◆ Assigned task ◆
Pull out every line in the rows that contains the word "οἶμαι".

Data pulled from a collection
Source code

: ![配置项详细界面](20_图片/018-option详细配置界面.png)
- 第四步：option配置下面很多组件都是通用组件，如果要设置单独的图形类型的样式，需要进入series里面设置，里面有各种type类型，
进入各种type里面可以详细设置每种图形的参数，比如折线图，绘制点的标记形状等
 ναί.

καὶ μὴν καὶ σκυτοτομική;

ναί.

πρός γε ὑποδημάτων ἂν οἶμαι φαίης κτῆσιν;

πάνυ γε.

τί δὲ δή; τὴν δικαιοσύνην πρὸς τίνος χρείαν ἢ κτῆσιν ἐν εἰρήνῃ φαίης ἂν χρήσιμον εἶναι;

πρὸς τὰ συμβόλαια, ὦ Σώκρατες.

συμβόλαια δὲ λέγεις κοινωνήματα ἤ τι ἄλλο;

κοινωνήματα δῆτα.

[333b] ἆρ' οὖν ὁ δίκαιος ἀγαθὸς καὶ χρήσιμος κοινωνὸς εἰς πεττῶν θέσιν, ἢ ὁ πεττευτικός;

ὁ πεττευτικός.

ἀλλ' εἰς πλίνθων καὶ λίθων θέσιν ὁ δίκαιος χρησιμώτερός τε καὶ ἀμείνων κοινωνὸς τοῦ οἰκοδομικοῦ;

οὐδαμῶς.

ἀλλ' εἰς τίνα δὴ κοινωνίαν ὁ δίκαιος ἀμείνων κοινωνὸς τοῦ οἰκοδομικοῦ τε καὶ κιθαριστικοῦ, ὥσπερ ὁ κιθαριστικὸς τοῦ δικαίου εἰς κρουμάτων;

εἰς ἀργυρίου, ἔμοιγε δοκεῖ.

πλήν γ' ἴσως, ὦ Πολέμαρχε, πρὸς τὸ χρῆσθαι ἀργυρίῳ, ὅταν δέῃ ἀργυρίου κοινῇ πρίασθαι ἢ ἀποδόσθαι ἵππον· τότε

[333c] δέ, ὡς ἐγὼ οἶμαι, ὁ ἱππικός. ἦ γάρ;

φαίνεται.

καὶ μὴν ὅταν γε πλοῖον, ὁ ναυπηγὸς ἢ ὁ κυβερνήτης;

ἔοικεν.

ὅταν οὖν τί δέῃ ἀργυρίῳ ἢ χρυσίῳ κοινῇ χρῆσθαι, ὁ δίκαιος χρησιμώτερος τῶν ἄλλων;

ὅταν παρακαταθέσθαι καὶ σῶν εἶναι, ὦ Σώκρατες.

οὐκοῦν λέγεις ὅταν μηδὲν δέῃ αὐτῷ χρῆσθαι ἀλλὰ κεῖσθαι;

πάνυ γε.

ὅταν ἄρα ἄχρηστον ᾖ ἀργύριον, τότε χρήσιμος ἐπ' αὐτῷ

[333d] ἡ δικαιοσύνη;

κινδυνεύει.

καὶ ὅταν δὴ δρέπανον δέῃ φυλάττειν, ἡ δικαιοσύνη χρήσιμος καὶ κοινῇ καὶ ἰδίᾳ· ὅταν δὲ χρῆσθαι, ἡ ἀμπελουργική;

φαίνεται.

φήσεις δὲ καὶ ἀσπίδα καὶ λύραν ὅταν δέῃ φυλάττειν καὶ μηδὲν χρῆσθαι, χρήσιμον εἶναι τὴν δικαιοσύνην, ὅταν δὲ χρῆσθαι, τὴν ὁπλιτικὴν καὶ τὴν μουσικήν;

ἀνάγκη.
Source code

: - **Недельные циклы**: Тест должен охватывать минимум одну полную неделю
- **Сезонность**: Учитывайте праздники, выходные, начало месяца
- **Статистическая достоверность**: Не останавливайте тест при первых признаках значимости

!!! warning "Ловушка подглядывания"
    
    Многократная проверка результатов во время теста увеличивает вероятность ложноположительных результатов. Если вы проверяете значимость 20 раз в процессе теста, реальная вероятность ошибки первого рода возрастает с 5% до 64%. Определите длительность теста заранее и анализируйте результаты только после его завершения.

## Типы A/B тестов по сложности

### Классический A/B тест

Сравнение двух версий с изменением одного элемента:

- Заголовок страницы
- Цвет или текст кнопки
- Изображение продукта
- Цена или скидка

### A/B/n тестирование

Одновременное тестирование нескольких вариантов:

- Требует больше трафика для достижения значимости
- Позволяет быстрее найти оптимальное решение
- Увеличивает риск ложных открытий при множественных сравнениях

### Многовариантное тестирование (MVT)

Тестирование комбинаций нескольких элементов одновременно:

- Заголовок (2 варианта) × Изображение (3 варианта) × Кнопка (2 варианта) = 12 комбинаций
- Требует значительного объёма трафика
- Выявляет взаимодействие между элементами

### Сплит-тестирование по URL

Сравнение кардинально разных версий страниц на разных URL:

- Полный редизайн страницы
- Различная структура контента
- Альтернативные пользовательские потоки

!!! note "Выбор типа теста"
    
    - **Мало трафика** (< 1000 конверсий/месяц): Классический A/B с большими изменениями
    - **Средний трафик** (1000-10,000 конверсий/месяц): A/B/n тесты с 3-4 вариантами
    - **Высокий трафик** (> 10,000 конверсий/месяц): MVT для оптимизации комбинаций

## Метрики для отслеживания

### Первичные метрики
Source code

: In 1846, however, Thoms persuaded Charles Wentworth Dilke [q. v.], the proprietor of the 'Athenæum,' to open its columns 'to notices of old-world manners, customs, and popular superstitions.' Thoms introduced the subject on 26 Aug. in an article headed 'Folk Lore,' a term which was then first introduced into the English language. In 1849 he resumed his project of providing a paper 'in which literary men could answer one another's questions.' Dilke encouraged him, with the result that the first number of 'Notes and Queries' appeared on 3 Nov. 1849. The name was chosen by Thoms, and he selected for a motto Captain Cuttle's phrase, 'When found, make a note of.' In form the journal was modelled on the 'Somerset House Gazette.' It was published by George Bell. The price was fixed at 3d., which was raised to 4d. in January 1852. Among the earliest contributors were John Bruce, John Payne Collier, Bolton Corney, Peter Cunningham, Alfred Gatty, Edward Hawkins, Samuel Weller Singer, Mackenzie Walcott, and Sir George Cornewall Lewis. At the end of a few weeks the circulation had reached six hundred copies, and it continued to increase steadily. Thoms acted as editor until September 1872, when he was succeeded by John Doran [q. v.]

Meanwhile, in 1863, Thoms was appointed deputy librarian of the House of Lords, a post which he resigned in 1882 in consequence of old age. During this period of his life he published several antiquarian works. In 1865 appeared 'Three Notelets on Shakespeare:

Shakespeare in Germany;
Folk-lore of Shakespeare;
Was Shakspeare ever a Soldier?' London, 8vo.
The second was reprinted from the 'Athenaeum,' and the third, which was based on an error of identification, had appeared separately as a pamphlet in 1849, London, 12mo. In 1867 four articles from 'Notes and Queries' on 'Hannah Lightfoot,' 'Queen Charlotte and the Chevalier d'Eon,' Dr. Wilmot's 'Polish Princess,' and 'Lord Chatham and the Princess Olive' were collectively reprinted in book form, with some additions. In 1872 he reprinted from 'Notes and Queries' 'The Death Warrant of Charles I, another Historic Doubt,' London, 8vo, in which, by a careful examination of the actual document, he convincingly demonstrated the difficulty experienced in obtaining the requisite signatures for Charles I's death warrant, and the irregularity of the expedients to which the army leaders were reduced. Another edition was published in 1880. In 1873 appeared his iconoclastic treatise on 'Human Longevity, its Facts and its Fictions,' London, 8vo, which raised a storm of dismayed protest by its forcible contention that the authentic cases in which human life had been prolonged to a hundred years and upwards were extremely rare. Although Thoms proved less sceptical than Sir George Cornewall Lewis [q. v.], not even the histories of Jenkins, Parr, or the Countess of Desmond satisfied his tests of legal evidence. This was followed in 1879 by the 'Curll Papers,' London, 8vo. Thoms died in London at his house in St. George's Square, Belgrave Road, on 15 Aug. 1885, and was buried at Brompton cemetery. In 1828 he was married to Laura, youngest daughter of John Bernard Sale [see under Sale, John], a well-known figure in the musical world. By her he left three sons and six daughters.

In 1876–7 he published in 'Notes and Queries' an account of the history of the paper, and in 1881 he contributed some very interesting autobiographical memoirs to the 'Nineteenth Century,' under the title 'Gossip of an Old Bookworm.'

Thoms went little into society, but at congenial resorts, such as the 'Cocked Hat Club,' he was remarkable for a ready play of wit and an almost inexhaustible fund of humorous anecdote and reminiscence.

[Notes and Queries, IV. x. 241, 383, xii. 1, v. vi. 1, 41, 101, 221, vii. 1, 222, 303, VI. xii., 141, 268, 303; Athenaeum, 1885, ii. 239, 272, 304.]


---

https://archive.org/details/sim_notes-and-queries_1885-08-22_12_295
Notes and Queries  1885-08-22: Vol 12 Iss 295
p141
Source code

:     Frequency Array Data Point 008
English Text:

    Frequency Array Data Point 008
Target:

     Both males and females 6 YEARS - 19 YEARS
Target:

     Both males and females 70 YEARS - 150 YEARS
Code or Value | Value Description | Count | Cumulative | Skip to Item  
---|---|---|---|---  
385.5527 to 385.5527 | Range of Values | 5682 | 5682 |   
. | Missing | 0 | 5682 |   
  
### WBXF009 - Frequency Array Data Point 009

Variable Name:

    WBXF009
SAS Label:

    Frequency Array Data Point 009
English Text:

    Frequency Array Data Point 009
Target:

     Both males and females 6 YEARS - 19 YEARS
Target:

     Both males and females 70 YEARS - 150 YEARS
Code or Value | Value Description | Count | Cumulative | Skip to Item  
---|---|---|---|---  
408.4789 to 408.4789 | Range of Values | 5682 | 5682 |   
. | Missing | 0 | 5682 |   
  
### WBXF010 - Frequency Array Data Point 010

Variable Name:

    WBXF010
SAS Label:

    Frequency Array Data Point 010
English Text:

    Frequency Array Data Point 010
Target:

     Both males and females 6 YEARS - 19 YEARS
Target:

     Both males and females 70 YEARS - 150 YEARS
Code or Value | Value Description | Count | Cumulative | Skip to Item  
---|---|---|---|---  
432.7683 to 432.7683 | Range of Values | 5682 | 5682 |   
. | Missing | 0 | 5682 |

◆ Your response ◆
πρός γε ὑποδημάτων ἂν οἶμαι φαίης κτῆσιν;
[333c] δέ, ὡς ἐγὼ οἶμαι, ὁ ἱππικός. ἦ γάρ;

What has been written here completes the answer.